> WHAT TO PRODUCE: Pick out each line in the rows below that contains the string "GRAVITY". Uppercase and lowercase letters must match.

> TASK INPUTS:
[Start of Attachment]
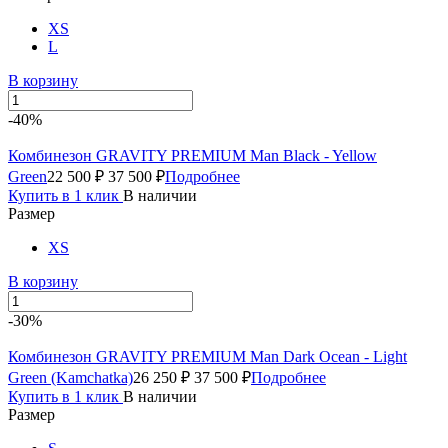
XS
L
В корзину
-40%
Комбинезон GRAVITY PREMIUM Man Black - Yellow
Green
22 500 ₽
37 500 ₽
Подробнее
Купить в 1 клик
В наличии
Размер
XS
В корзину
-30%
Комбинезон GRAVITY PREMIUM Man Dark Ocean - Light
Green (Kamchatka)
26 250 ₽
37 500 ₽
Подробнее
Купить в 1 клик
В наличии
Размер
[End of Attachment]
[Start of Attachment]
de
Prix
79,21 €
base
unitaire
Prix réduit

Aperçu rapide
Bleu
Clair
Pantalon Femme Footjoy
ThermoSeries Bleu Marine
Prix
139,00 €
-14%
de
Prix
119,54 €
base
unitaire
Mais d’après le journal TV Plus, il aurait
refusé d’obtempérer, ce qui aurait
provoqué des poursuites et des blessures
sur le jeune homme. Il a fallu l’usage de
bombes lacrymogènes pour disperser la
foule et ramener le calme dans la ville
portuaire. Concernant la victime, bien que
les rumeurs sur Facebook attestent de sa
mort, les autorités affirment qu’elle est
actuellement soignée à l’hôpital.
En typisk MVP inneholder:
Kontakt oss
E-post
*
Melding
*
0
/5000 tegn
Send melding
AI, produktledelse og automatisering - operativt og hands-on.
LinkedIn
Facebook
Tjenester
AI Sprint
[End of Attachment]
> RESPONSE BOX:
Комбинезон GRAVITY PREMIUM Man Black - Yellow
Комбинезон GRAVITY PREMIUM Man Dark Ocean - Light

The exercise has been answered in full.